* _REQUIRED ACTION_
Which lines of the records below contain the word "traversing"? Report each of them in full.

* _MATERIAL FOR THIS EXERCISE_
········
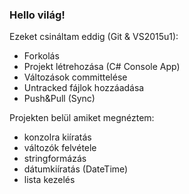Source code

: ### Hello világ!

Ezeket csináltam eddig (Git & VS2015u1):

- Forkolás
- Projekt létrehozása (C# Console App)
- Változások committelése
- Untracked fájlok hozzáadása
- Push&Pull (Sync)

Projekten belül amiket megnéztem:
- konzolra kiíratás
- változók felvétele
- stringformázás
- dátumkiíratás (DateTime)
- lista kezelés
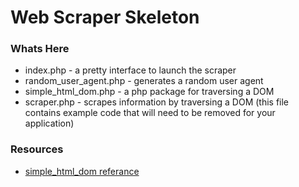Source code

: # Web Scraper Skeleton


### Whats Here
 * index.php - a pretty interface to launch the scraper
 * random_user_agent.php - generates a random user agent
 * simple_html_dom.php - a php package for traversing a DOM
 * scraper.php - scrapes information by traversing a DOM (this file contains example code that will need to be removed for your application)

### Resources
* [simple_html_dom referance](http://simplehtmldom.sourceforge.net/manual.htm)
········
* _EXERCISE RESULT_
 * simple_html_dom.php - a php package for traversing a DOM
 * scraper.php - scrapes information by traversing a DOM (this file contains example code that will need to be removed for your application)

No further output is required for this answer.